Après la nuit américaine, l'hiver français (497ème semaine politique) 7. Donald Trump est aussi un acteur surexposé dans les médias. Il a gagné avec avec une chaîne d'information, la plus puissante du pays, et il en a parfaitement joué: ça ne vous rappelle rien ?  Ses propos de campagne ont halluciné les bonnes âmes, et les âmes tout court. Ses petites phrases, lâchées souvent la nuit sur les réseaux sociaux ou dans des meetings survoltés, ont été construites pour attirer choc, détestation et couverture. Mais surtout, Trump a bénéficié de plus de 800 heures de conversation politique sur les chaînes de télévision américaine, contre à peine la moitié à sa rivale démocrate. Un candidat "hors système" sur-couvert par le "système", ça ne vous rappelle rien ?
8. Donald Trump a convaincu les femmes. Oui, vous avez bien lu. Ses propos misogynes ignobles,  ressortis du passé ou pas, ses accusations d'agression sexuelle n'ont pas découragé une majorité des électrices blanches de voter pour lui. Le score médiocre obtenu sur l'électorat féminin au global (42%) n'est dû qu'à la très faible mobilisation des minorités pour le milliardaire: 65% des électeurs hispaniques, lesquels se sont insuffisamment mobilisés par ailleurs, ont préféré Clinton.
9. Trump a gagné le vote des âgés: 53% des plus de 45 ans qui ont voté l'ont choisi.  55% des électeurs de moins de 30 ans ont voté Clinton. L'électorat âgé est toujours le plus effrayé. Le pays se gouverne par les vieux, avec les vieux, pour les vieux. 
10. Trump a "racialisé" le vote. Il a agité les haines et les peurs pour capter la rage. Et le résultat ,e sait pas fait attendre. Quelque 70% des Blancs sont allés voter, ils représentent 65% de la population. 8% des électeurs noirs seulement se sont portés sur Trump. Un tiers des votants hispanophones seulement ont choisi Trump.
11. Les affaires judiciaires qui menacent Trump n'ont rien changé. Elles sont pourtant légions, qui viendront polluer, ou pas, la présidence Trump. On en dénombre près d'une centaine qui sont toujours en cours : des actions de groupe lancées contre l’ancienne Trump University, ou des accusations d'agressions sexuelles,  une gigantesque fraude fiscale ou des fraudes à la Trump Fondation. Car c'est une autre leçon de cette élection: même aux États-Unis, les casseroles judiciaires n'ont pas fait la différence.
12. Wallstreet a applaudi. Les bourses étrangères ont dégringolé. La droite furibarde, protectioniste et identitaire fait plaisir au grand capital. Même dans la Sillicon Valley, on se cherche des raisons d'espérer de cette présidence Trump qui débutera dans une soixantaine de jours. Le dernier président conservateur exotique, Ronald Reagan, a ruiné son pays pour quelques décennies.

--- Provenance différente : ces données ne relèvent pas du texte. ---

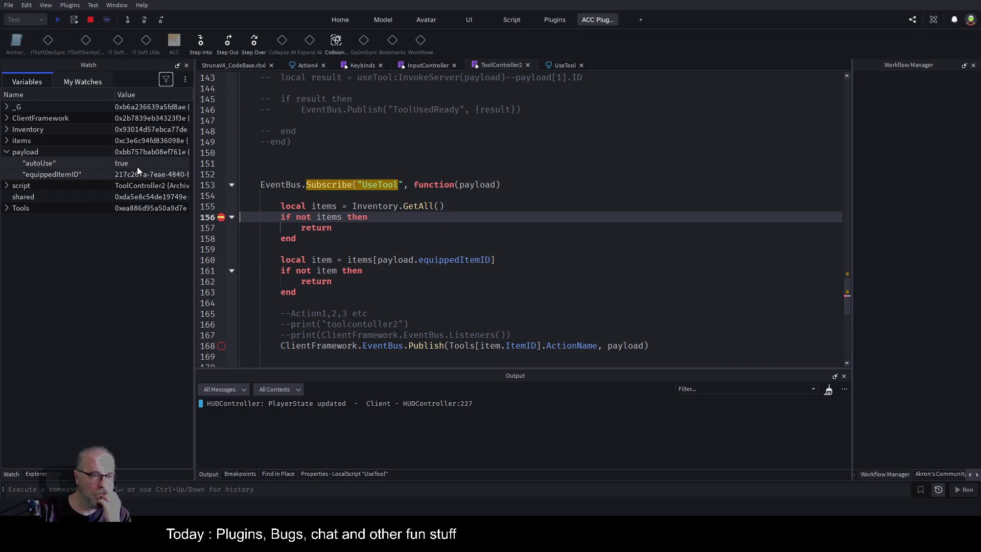
pyautogui.scroll(-1, 495, 226)
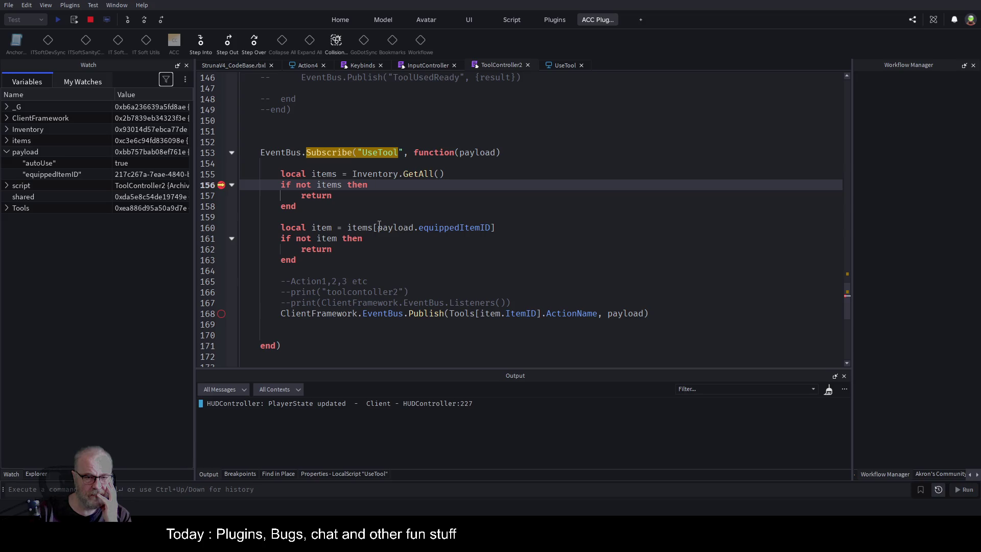
pyautogui.click(229, 42)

Donald Trump est parvenu à incarner par la haine la rage des exclus, des inquiets. Il arrive à la tête d'un Etat fédéral où les contre-pouvoirs sont nombreux, et les élections fréquentes. Et même si le Sénat comme la Chambre des représentants sont (encore) sous contrôle républicain, la situation institutionnelle de Trump est moins puissante que celle du prochain président français.
Ami citoyen,
Réveille-toi.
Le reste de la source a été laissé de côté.